As the folks at Spend Matters point out, the AP automation market is attracting attention and capital.
- Bill.com has a $12 billion market cap and sports a Price to Sales ratio of 57x.
- Stampli raised $50 million from Insight Partners, bringing its total capital haul to $87 million.
- An AP automation company called Glantus went public in the UK this week.
Any time a company in a market I follow goes public, I’m excited to see the resulting bonanza of information. It’s even more exciting because I have never heard of Glantus.
Who is Glantus?
It turns out I had not heard of Glantus for several reasons:
- The company is headquartered in the UK.
- Glantus is a roll-up of four smaller companies: Software Dimensions, Dynistics, Total Audit Solutions, and most recently, JPD financial.
- The company is still very small. Glantus had revenues of €8.1 million for the year ended 2020.
- To date, the company is more of a recovery audit business than an AP automation business, as we shall see.
Of the €8 million in revenue, €5.9 million came from the latest three acquisitions.
Glantus Topline and Bottomline
So far, the company has proven the ability to acquire companies and take out costs. Its ability to grow organically is not yet proven.
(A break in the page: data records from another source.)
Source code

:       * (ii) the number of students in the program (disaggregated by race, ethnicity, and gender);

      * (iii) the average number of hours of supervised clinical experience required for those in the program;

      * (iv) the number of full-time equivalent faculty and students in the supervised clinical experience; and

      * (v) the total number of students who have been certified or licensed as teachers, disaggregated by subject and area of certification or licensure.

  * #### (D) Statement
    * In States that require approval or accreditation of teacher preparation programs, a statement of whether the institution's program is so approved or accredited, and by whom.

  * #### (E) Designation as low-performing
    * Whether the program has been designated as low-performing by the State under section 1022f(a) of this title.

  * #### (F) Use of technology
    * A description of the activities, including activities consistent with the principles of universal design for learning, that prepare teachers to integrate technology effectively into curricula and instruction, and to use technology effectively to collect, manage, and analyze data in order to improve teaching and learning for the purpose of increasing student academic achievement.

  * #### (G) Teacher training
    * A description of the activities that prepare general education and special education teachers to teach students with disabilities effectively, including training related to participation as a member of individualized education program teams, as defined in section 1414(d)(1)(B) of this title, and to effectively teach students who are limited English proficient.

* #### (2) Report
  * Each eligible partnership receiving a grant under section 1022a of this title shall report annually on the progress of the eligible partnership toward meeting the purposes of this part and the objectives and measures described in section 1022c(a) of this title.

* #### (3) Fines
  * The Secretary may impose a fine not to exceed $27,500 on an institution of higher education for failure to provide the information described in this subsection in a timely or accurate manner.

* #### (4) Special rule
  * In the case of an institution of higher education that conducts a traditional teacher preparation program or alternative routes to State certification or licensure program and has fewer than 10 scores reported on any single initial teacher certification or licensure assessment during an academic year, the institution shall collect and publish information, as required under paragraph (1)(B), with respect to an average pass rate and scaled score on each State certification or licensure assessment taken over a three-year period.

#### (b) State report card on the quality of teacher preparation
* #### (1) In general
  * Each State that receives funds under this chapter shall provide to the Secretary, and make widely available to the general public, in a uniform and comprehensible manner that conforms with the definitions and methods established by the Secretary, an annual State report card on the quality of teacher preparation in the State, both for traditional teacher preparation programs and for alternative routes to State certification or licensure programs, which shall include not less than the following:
As you can see, the company has great inorganic growth on the top line, but not on a proforma basis. Appropriately, the term “organic growth” appears in the company’s admission document (like an S-1), only in reference to future plans!
What does Glantus do?
Glantus competes in three markets: AP Audit and Recovery, AP Automation, and Spend Analysis. The company provides a nice graphic to capture the competitive set in each market:
If you dig into the financial notes, you will find that nearly two-thirds of revenue is in the recovery audit business. This is transactional revenue based on a percentage of the revenue recovered for Glantus’s clients. (Glantus provides an example of a 30% recovery fee.) At this point, only about 30% of the company’s revenue comes from subscription software.
Valuation
Glantus has a market cap of approximately €42 million. That’s 5x revenue and 20x Adjusted EBITDA. This is a modest valuation relative to revenue for a SaaS company these days. On the other hand, for a recovery audit firm, it is much more aggressive. The largest player in recovery audits in the US (PRGX) sold at the end of 2020 for about 1.3x revenue and 7x EBITDA.
Summary
If you think Glantus will continue to acquire and integrate companies to crank up the EBITDA and/or upsell its customers into subscription software for AP automation and spend analytics, you might be inclined to nibble at this one. If you think the company remains largely a recovery business, you might stay on the sidelines. Which is it?